*Work request*. Repeat all the data word for word.

═════ The records ═════

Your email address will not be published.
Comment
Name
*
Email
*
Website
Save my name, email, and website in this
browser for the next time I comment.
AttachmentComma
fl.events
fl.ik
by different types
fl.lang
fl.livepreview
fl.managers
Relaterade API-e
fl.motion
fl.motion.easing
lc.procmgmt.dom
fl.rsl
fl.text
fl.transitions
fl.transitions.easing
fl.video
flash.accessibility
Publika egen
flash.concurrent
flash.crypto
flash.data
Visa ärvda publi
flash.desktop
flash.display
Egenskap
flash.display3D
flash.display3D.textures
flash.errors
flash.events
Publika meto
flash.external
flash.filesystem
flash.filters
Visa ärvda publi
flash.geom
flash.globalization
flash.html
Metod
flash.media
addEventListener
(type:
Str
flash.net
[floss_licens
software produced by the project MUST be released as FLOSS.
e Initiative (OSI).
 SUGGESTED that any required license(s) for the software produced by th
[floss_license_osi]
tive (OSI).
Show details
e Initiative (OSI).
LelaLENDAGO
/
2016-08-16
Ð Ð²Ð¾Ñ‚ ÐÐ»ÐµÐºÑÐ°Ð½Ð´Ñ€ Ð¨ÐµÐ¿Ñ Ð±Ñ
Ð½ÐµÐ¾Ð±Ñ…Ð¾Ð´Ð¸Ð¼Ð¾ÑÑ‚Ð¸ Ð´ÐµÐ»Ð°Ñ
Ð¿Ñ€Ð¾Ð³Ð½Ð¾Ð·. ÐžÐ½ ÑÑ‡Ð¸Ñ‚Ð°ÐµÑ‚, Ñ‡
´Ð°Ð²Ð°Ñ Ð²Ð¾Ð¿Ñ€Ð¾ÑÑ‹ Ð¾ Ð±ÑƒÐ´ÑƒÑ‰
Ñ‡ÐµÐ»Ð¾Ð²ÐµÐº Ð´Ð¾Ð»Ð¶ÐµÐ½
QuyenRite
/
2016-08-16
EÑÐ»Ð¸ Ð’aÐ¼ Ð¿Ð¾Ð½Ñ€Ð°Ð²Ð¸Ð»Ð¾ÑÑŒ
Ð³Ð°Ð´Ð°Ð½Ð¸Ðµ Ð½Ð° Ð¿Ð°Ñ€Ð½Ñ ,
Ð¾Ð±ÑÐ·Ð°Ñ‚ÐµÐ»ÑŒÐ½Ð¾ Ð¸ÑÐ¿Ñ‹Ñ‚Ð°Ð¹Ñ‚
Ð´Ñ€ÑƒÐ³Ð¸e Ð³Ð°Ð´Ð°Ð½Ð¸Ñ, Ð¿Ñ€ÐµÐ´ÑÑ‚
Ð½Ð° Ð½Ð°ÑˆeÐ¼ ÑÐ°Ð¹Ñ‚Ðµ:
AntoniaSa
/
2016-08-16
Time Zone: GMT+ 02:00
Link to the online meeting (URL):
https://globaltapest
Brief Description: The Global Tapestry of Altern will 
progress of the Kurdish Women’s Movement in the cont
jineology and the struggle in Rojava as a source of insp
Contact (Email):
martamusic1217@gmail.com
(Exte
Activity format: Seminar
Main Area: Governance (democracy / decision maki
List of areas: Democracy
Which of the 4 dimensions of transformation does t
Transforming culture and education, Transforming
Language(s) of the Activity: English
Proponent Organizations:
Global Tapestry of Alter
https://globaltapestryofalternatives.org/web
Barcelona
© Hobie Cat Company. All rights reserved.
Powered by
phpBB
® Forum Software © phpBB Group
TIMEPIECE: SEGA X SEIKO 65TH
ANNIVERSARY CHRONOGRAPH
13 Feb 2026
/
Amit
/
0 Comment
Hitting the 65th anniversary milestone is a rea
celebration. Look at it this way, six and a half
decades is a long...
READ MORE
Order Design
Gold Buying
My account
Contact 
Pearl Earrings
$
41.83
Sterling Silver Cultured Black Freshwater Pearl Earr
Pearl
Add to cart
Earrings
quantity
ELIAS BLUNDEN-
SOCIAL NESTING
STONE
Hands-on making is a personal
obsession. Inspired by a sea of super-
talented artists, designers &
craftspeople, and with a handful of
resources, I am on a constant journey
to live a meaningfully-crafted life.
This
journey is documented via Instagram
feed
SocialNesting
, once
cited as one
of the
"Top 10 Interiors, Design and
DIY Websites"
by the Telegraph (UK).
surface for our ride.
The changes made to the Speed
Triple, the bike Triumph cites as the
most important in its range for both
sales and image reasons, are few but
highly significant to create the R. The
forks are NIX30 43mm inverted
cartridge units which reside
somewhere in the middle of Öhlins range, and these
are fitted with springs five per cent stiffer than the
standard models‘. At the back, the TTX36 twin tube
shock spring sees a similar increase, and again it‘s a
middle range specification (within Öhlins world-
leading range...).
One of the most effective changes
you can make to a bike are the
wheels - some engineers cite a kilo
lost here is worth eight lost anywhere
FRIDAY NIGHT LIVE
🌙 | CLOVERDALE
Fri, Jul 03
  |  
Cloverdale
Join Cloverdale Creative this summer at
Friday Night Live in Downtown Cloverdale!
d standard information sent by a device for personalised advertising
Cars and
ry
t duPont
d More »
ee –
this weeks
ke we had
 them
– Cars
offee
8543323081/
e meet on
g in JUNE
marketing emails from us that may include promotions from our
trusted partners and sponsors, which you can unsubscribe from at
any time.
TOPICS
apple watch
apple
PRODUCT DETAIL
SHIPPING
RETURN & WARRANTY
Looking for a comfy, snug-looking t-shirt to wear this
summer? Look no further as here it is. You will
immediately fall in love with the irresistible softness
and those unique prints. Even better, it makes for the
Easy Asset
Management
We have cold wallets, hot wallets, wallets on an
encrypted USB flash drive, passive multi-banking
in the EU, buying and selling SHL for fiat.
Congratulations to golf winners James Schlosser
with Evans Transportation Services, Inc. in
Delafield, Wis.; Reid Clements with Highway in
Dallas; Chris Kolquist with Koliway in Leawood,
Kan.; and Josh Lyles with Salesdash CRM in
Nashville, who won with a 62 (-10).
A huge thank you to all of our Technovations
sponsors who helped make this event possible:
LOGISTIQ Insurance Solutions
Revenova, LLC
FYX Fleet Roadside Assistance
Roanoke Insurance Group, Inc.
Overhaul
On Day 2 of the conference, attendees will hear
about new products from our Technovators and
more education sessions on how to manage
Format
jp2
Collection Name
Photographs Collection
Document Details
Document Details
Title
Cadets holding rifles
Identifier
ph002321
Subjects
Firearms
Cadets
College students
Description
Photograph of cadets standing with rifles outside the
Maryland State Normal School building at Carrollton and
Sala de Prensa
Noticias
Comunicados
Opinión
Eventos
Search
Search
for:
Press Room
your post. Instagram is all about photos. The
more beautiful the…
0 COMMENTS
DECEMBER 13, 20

═════

*Exercise result*.
Your email address will not be published.
Comment
Name
*
Email
*
Website
Save my name, email, and website in this
browser for the next time I comment.
AttachmentComma
fl.events
fl.ik
by different types
fl.lang
fl.livepreview
fl.managers
Relaterade API-e
fl.motion
fl.motion.easing
lc.procmgmt.dom
fl.rsl
fl.text
fl.transitions
fl.transitions.easing
fl.video
flash.accessibility
Publika egen
flash.concurrent
flash.crypto
flash.data
Visa ärvda publi
flash.desktop
flash.display
Egenskap
flash.display3D
flash.display3D.textures
flash.errors
flash.events
Publika meto
flash.external
flash.filesystem
flash.filters
Visa ärvda publi
flash.geom
flash.globalization
flash.html
Metod
flash.media
addEventListener
(type:
Str
flash.net
[floss_licens
software produced by the project MUST be released as FLOSS.
e Initiative (OSI).
 SUGGESTED that any required license(s) for the software produced by th
[floss_license_osi]
tive (OSI).
Show details
e Initiative (OSI).
LelaLENDAGO
/
2016-08-16
Ð Ð²Ð¾Ñ‚ ÐÐ»ÐµÐºÑÐ°Ð½Ð´Ñ€ Ð¨ÐµÐ¿Ñ Ð±Ñ
Ð½ÐµÐ¾Ð±Ñ…Ð¾Ð´Ð¸Ð¼Ð¾ÑÑ‚Ð¸ Ð´ÐµÐ»Ð°Ñ
Ð¿Ñ€Ð¾Ð³Ð½Ð¾Ð·. ÐžÐ½ ÑÑ‡Ð¸Ñ‚Ð°ÐµÑ‚, Ñ‡
´Ð°Ð²Ð°Ñ Ð²Ð¾Ð¿Ñ€Ð¾ÑÑ‹ Ð¾ Ð±ÑƒÐ´ÑƒÑ‰
Ñ‡ÐµÐ»Ð¾Ð²ÐµÐº Ð´Ð¾Ð»Ð¶ÐµÐ½
QuyenRite
/
2016-08-16
EÑÐ»Ð¸ Ð’aÐ¼ Ð¿Ð¾Ð½Ñ€Ð°Ð²Ð¸Ð»Ð¾ÑÑŒ
Ð³Ð°Ð´Ð°Ð½Ð¸Ðµ Ð½Ð° Ð¿Ð°Ñ€Ð½Ñ ,
Ð¾Ð±ÑÐ·Ð°Ñ‚ÐµÐ»ÑŒÐ½Ð¾ Ð¸ÑÐ¿Ñ‹Ñ‚Ð°Ð¹Ñ‚
Ð´Ñ€ÑƒÐ³Ð¸e Ð³Ð°Ð´Ð°Ð½Ð¸Ñ, Ð¿Ñ€ÐµÐ´ÑÑ‚
Ð½Ð° Ð½Ð°ÑˆeÐ¼ ÑÐ°Ð¹Ñ‚Ðµ:
AntoniaSa
/
2016-08-16
Time Zone: GMT+ 02:00
Link to the online meeting (URL):
https://globaltapest
Brief Description: The Global Tapestry of Altern will 
progress of the Kurdish Women’s Movement in the cont
jineology and the struggle in Rojava as a source of insp
Contact (Email):
martamusic1217@gmail.com
(Exte
Activity format: Seminar
Main Area: Governance (democracy / decision maki
List of areas: Democracy
Which of the 4 dimensions of transformation does t
Transforming culture and education, Transforming
Language(s) of the Activity: English
Proponent Organizations:
Global Tapestry of Alter
https://globaltapestryofalternatives.org/web
Barcelona
© Hobie Cat Company. All rights reserved.
Powered by
phpBB
® Forum Software © phpBB Group
TIMEPIECE: SEGA X SEIKO 65TH
ANNIVERSARY CHRONOGRAPH
13 Feb 2026
/
Amit
/
0 Comment
Hitting the 65th anniversary milestone is a rea
celebration. Look at it this way, six and a half
decades is a long...
READ MORE
Order Design
Gold Buying
My account
Contact 
Pearl Earrings
$
41.83
Sterling Silver Cultured Black Freshwater Pearl Earr
Pearl
Add to cart
Earrings
quantity
ELIAS BLUNDEN-
SOCIAL NESTING
STONE
Hands-on making is a personal
obsession. Inspired by a sea of super-
talented artists, designers &
craftspeople, and with a handful of
resources, I am on a constant journey
to live a meaningfully-crafted life.
This
journey is documented via Instagram
feed
SocialNesting
, once
cited as one
of the
"Top 10 Interiors, Design and
DIY Websites"
by the Telegraph (UK).
surface for our ride.
The changes made to the Speed
Triple, the bike Triumph cites as the
most important in its range for both
sales and image reasons, are few but
highly significant to create the R. The
forks are NIX30 43mm inverted
cartridge units which reside
somewhere in the middle of Öhlins range, and these
are fitted with springs five per cent stiffer than the
standard models‘. At the back, the TTX36 twin tube
shock spring sees a similar increase, and again it‘s a
middle range specification (within Öhlins world-
leading range...).
One of the most effective changes
you can make to a bike are the
wheels - some engineers cite a kilo
lost here is worth eight lost anywhere
FRIDAY NIGHT LIVE
🌙 | CLOVERDALE
Fri, Jul 03
  |  
Cloverdale
Join Cloverdale Creative this summer at
Friday Night Live in Downtown Cloverdale!
d standard information sent by a device for personalised advertising
Cars and
ry
t duPont
d More »
ee –
this weeks
ke we had
 them
– Cars
offee
8543323081/
e meet on
g in JUNE
marketing emails from us that may include promotions from our
trusted partners and sponsors, which you can unsubscribe from at
any time.
TOPICS
apple watch
apple
PRODUCT DETAIL
SHIPPING
RETURN & WARRANTY
Looking for a comfy, snug-looking t-shirt to wear this
summer? Look no further as here it is. You will
immediately fall in love with the irresistible softness
and those unique prints. Even better, it makes for the
Easy Asset
Management
We have cold wallets, hot wallets, wallets on an
encrypted USB flash drive, passive multi-banking
in the EU, buying and selling SHL for fiat.
Congratulations to golf winners James Schlosser
with Evans Transportation Services, Inc. in
Delafield, Wis.; Reid Clements with Highway in
Dallas; Chris Kolquist with Koliway in Leawood,
Kan.; and Josh Lyles with Salesdash CRM in
Nashville, who won with a 62 (-10).
A huge thank you to all of our Technovations
sponsors who helped make this event possible:
LOGISTIQ Insurance Solutions
Revenova, LLC
FYX Fleet Roadside Assistance
Roanoke Insurance Group, Inc.
Overhaul
On Day 2 of the conference, attendees will hear
about new products from our Technovators and
more education sessions on how to manage
Format
jp2
Collection Name
Photographs Collection
Document Details
Document Details
Title
Cadets holding rifles
Identifier
ph002321
Subjects
Firearms
Cadets
College students
Description
Photograph of cadets standing with rifles outside the
Maryland State Normal School building at Carrollton and
Sala de Prensa
Noticias
Comunicados
Opinión
Eventos
Search
Search
for:
Press Room
your post. Instagram is all about photos. The
more beautiful the…
0 COMMENTS
DECEMBER 13, 20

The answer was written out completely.